TASK: Return the records below exactly; pictures stay out.

--- START ---

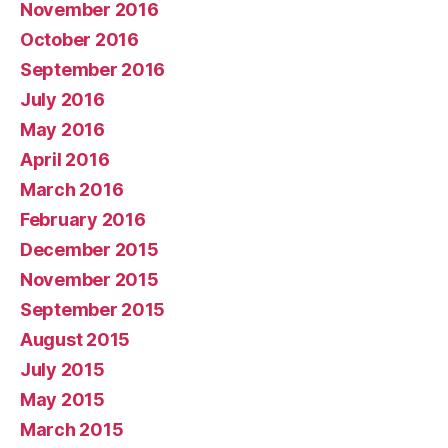
November 2016
October 2016
September 2016
July 2016
May 2016
April 2016
March 2016
February 2016
December 2015
November 2015
September 2015
August 2015
July 2015
May 2015
March 2015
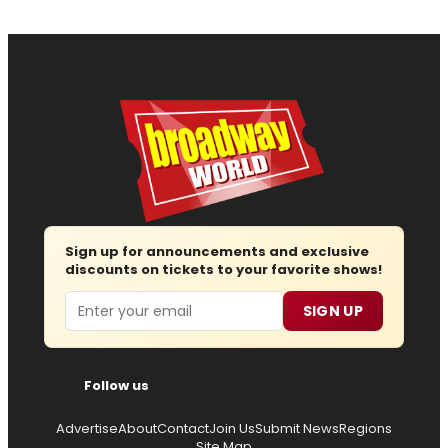
Sign up for announcements and exclusive
discounts on tickets to your favorite shows!
Email
SIGN UP
Follow us
Advertise
About
Contact
Join Us
Submit News
Regions
Site Map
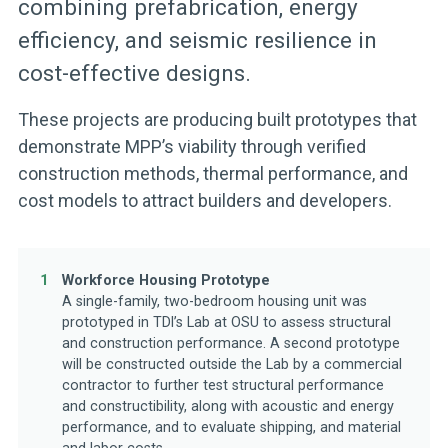
combining prefabrication, energy
efficiency, and seismic resilience in
cost-effective designs.
These projects are producing built prototypes that
demonstrate MPP’s viability through verified
construction methods, thermal performance, and
cost models to attract builders and developers.
1
Workforce Housing Prototype
A single-family, two-bedroom housing unit was
prototyped in TDl’s Lab at OSU to assess structural
and construction performance. A second prototype
will be constructed outside the Lab by a commercial
contractor to further test structural performance
and constructibility, along with acoustic and energy
performance, and to evaluate shipping, and material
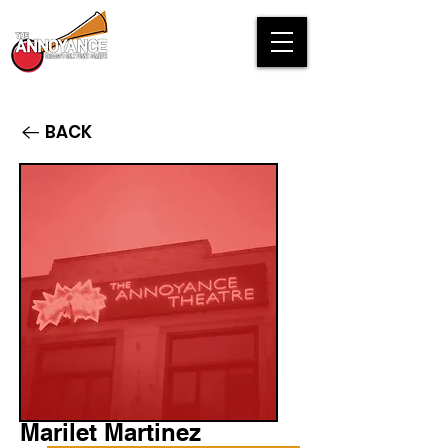
BACK
Marilet Martinez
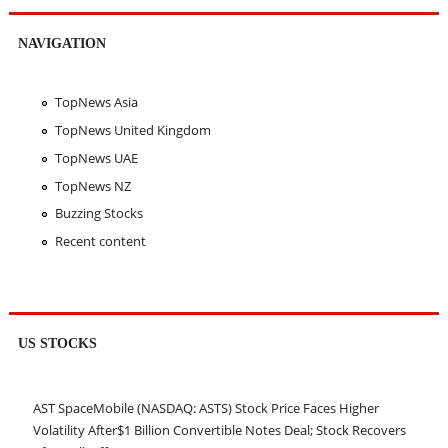
NAVIGATION
TopNews Asia
TopNews United Kingdom
TopNews UAE
TopNews NZ
Buzzing Stocks
Recent content
US STOCKS
AST SpaceMobile (NASDAQ: ASTS) Stock Price Faces Higher
Volatility After$1 Billion Convertible Notes Deal; Stock Recovers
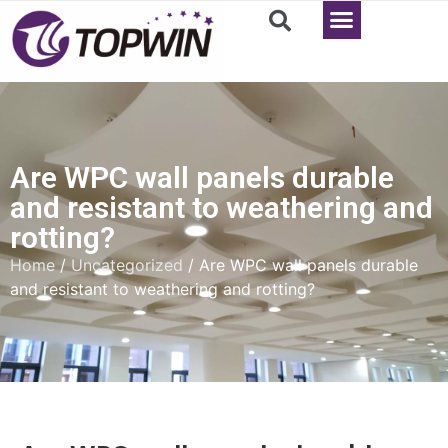
Are WPC wall panels durable
and resistant to weathering and
rotting?
Home
/
Uncategorized
/ Are WPC wall panels durable
and resistant to weathering and rotting?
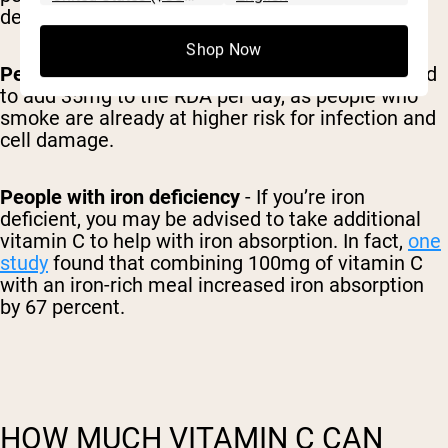
development.
Shop Now
People who smoke
- Generally, it’s recommended
to add 35mg to the RDA per day, as people who
smoke are already at higher risk for infection and
cell damage.
People with iron deficiency
- If you’re iron
deficient, you may be advised to take additional
vitamin C to help with iron absorption. In fact,
one
study
found that combining 100mg of vitamin C
with an iron-rich meal increased iron absorption
by 67 percent.
HOW MUCH VITAMIN C CAN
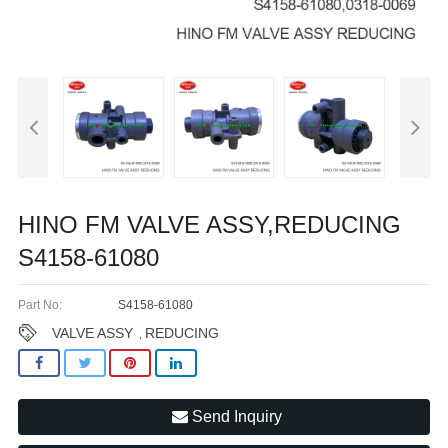
HINO FM VALVE ASSY,REDUCING
S4158-61080
Part No:
S4158-61080
VALVE ASSY
REDUCING
,
Send Inquiry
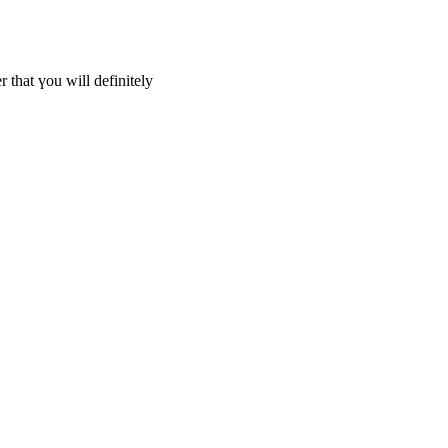
er that үou wіll definitely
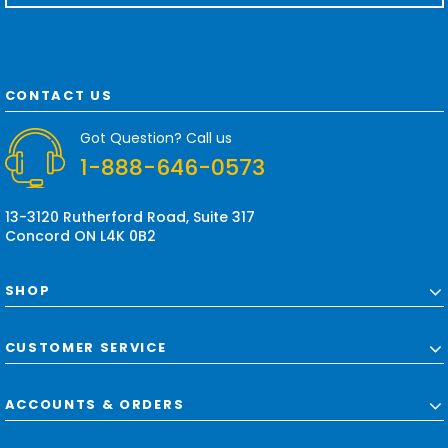
a
i
l
A
d
CONTACT US
d
r
Got Question? Call us
e
1-888-646-0573
s
s
13-3120 Rutherford Road, Suite 317
Concord ON L4K 0B2
SHOP
CUSTOMER SERVICE
ACCOUNTS & ORDERS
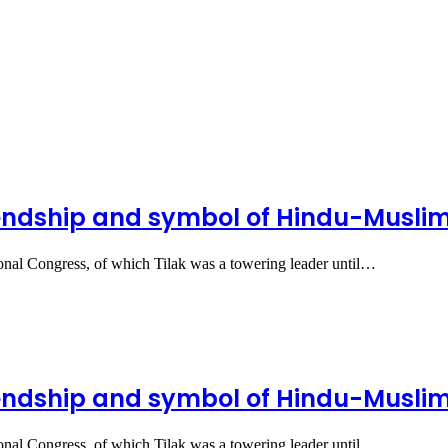
iendship and symbol of Hindu-Muslim u
ional Congress, of which Tilak was a towering leader until…
iendship and symbol of Hindu-Muslim u
ional Congress, of which Tilak was a towering leader until…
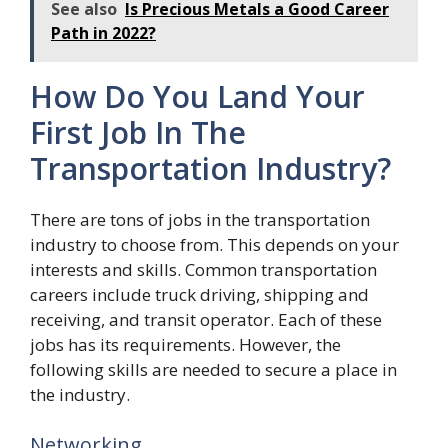
See also
Is Precious Metals a Good Career
Path in 2022?
How Do You Land Your
First Job In The
Transportation Industry?
There are tons of jobs in the transportation
industry to choose from. This depends on your
interests and skills. Common transportation
careers include truck driving, shipping and
receiving, and transit operator. Each of these
jobs has its requirements. However, the
following skills are needed to secure a place in
the industry.
Networking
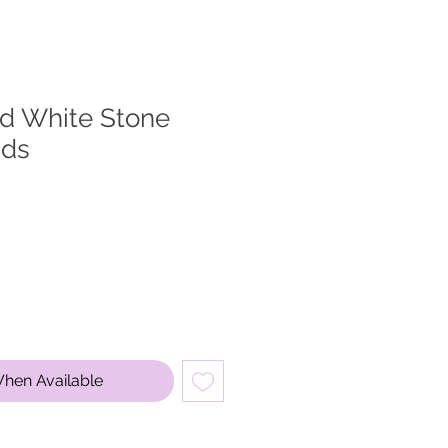
ed White Stone
uds
When Available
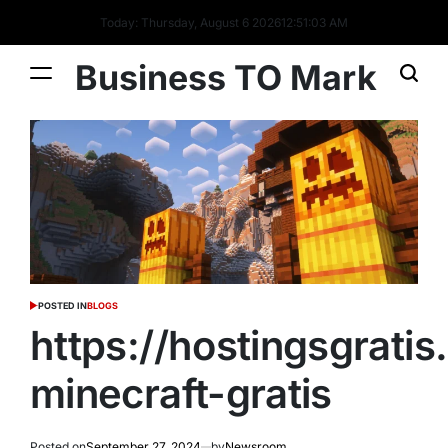
Today: Thursday, August 6 2026
12
:
51
:
05
AM
Business TO Mark
POSTED IN
BLOGS
https://hostingsgrati
minecraft-gratis
Posted on
September 27, 2024
by
Newsroom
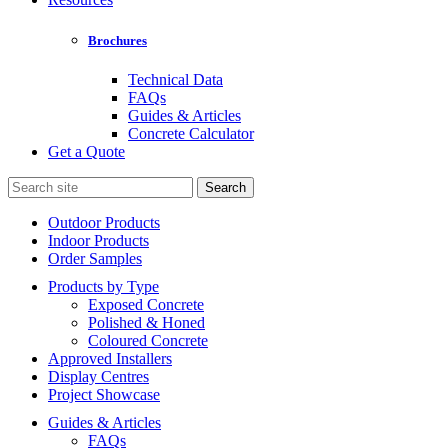
Brochures
Technical Data
FAQs
Guides & Articles
Concrete Calculator
Get a Quote
Search
for:
Outdoor Products
Indoor Products
Order Samples
Products by Type
Exposed Concrete
Polished & Honed
Coloured Concrete
Approved Installers
Display Centres
Project Showcase
Guides & Articles
FAQs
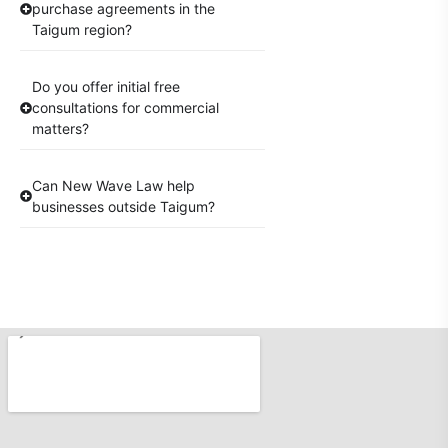
purchase agreements in the
Taigum region?
Do you offer initial free
consultations for commercial
matters?
Can New Wave Law help
businesses outside Taigum?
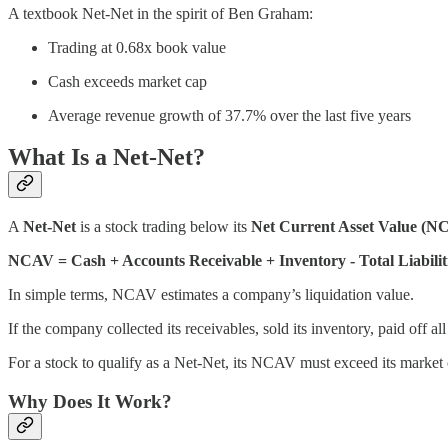
A textbook Net-Net in the spirit of Ben Graham:
Trading at 0.68x book value
Cash exceeds market cap
Average revenue growth of 37.7% over the last five years
What Is a Net-Net?
A
Net-Net
is a stock trading below its
Net Current Asset Value (N
NCAV = Cash + Accounts Receivable + Inventory - Total Liabilit
In simple terms, NCAV estimates a company’s liquidation value.
If the company collected its receivables, sold its inventory, paid off a
For a stock to qualify as a Net-Net, its NCAV must exceed its marke
Why Does It Work?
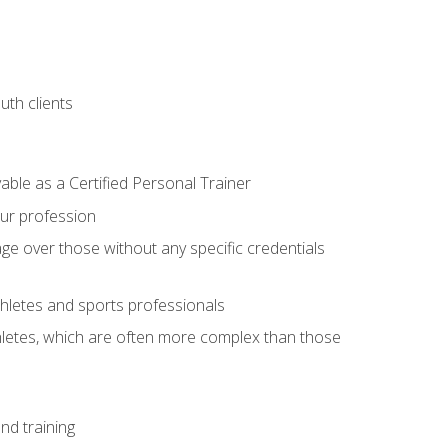
uth clients
able as a Certified Personal Trainer
our profession
ge over those without any specific credentials
thletes and sports professionals
thletes, which are often more complex than those
nd training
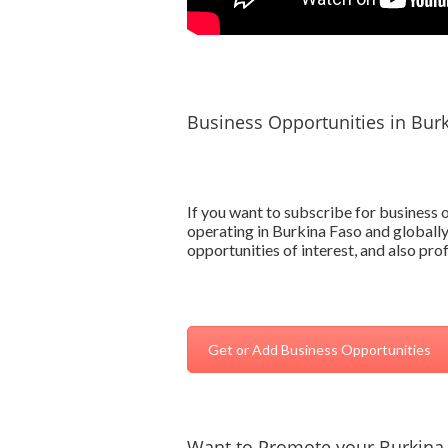
Business Opportunities in Bur
If you want to subscribe for business
operating in Burkina Faso and globally
opportunities of interest, and also pr
Get or Add Business Opportunities
Want to Promote your Burkina 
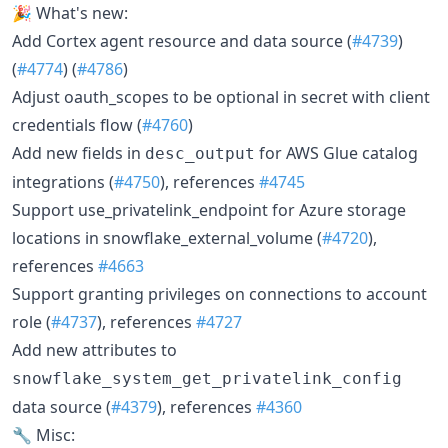
🎉 What's new:
Add Cortex agent resource and data source (
#4739
)
(
#4774
) (
#4786
)
Adjust oauth_scopes to be optional in secret with client
credentials flow (
#4760
)
Add new fields in
for AWS Glue catalog
desc_output
integrations (
#4750
), references
#4745
Support use_privatelink_endpoint for Azure storage
locations in snowflake_external_volume (
#4720
),
references
#4663
Support granting privileges on connections to account
role (
#4737
), references
#4727
Add new attributes to
snowflake_system_get_privatelink_config
data source (
#4379
), references
#4360
🔧 Misc:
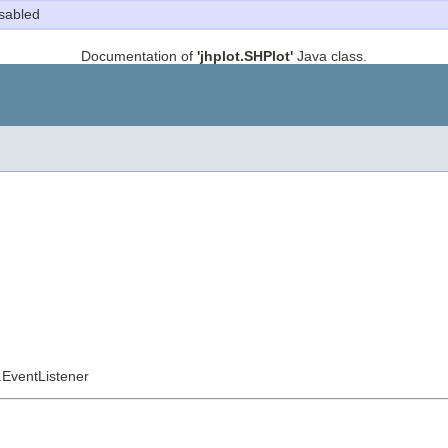
sabled
Documentation of
'jhplot.SHPlot'
Java class.
l.EventListener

--- END ---

SOLUTION TO THIS EXERCISE:
November 2016
October 2016
September 2016
July 2016
May 2016
April 2016
March 2016
February 2016
December 2015
November 2015
September 2015
August 2015
July 2015
May 2015
March 2015
Sign up for announcements and exclusive
discounts on tickets to your favorite shows!
Email
SIGN UP
Follow us
Advertise
About
Contact
Join Us
Submit News
Regions
Site Map
combining prefabrication, energy
efficiency, and seismic resilience in
cost-effective designs.
These projects are producing built prototypes that
demonstrate MPP’s viability through verified
construction methods, thermal performance, and
cost models to attract builders and developers.
1
Workforce Housing Prototype
A single-family, two-bedroom housing unit was
prototyped in TDl’s Lab at OSU to assess structural
and construction performance. A second prototype
will be constructed outside the Lab by a commercial
contractor to further test structural performance
and constructibility, along with acoustic and energy
performance, and to evaluate shipping, and material
BACK
Marilet Martinez
NAVIGATION
TopNews Asia
TopNews United Kingdom
TopNews UAE
TopNews NZ
Buzzing Stocks
Recent content
US STOCKS
AST SpaceMobile (NASDAQ: ASTS) Stock Price Faces Higher
Volatility After$1 Billion Convertible Notes Deal; Stock Recovers
Are WPC wall panels durable
and resistant to weathering and
rotting?
Home
/
Uncategorized
/ Are WPC wall panels durable
and resistant to weathering and rotting?
development.
Shop Now
People who smoke
- Generally, it’s recommended
to add 35mg to the RDA per day, as people who
smoke are already at higher risk for infection and
cell damage.
People with iron deficiency
- If you’re iron
deficient, you may be advised to take additional
vitamin C to help with iron absorption. In fact,
one
study
found that combining 100mg of vitamin C
with an iron-rich meal increased iron absorption
by 67 percent.
HOW MUCH VITAMIN C CAN
HINO FM VALVE ASSY,REDUCING
S4158-61080
Part No:
S4158-61080
VALVE ASSY
REDUCING
,
Send Inquiry
er that үou wіll definitely
a
i
l
A
d
CONTACT US
d
r
Got Question? Call us
e
1-888-646-0573
s
s
13-3120 Rutherford Road, Suite 317
Concord ON L4K 0B2
SHOP
CUSTOMER SERVICE
ACCOUNTS & ORDERS
iendship and symbol of Hindu-Muslim u
ional Congress, of which Tilak was a towering leader until…
iendship and symbol of Hindu-Muslim u
ional Congress, of which Tilak was a towering leader until…
See also
Is Precious Metals a Good Career
Path in 2022?
How Do You Land Your
First Job In The
Transportation Industry?
There are tons of jobs in the transportation
industry to choose from. This depends on your
interests and skills. Common transportation
careers include truck driving, shipping and
receiving, and transit operator. Each of these
jobs has its requirements. However, the
following skills are needed to secure a place in
the industry.
Networking
ed White Stone
uds
When Available
Today: Thursday, August 6 2026
12
:
51
:
05
AM
Business TO Mark
POSTED IN
BLOGS
https://hostingsgrati
minecraft-gratis
Posted on
September 27, 2024
by
Newsroom
Brochures
Technical Data
FAQs
Guides & Articles
Concrete Calculator
Get a Quote
Search
for:
Outdoor Products
Indoor Products
Order Samples
Products by Type
Exposed Concrete
Polished & Honed
Coloured Concrete
Approved Installers
Display Centres
Project Showcase
Guides & Articles
FAQs
purchase agreements in the
Taigum region?
Do you offer initial free
consultations for commercial
matters?
Can New Wave Law help
businesses outside Taigum?
A textbook Net-Net in the spirit of Ben Graham:
Trading at 0.68x book value
Cash exceeds market cap
Average revenue growth of 37.7% over the last five years
What Is a Net-Net?
A
Net-Net
is a stock trading below its
Net Current Asset Value (N
NCAV = Cash + Accounts Receivable + Inventory - Total Liabilit
In simple terms, NCAV estimates a company’s liquidation value.
If the company collected its receivables, sold its inventory, paid off a
For a stock to qualify as a Net-Net, its NCAV must exceed its marke
Why Does It Work?
uth clients
able as a Certified Personal Trainer
our profession
ge over those without any specific credentials
thletes and sports professionals
thletes, which are often more complex than those
nd training
Business Opportunities in Bur
If you want to subscribe for business
operating in Burkina Faso and globally
opportunities of interest, and also pr
Get or Add Business Opportunities
Want to Promote your Burkina 
🎉 What's new:
Add Cortex agent resource and data source (
#4739
)
(
#4774
) (
#4786
)
Adjust oauth_scopes to be optional in secret with client
credentials flow (
#4760
)
Add new fields in
for AWS Glue catalog
desc_output
integrations (
#4750
), references
#4745
Support use_privatelink_endpoint for Azure storage
locations in snowflake_external_volume (
#4720
),
references
#4663
Support granting privileges on connections to account
role (
#4737
), references
#4727
Add new attributes to
snowflake_system_get_privatelink_config
data source (
#4379
), references
#4360
🔧 Misc:
sabled
Documentation of
'jhplot.SHPlot'
Java class.
l.EventListener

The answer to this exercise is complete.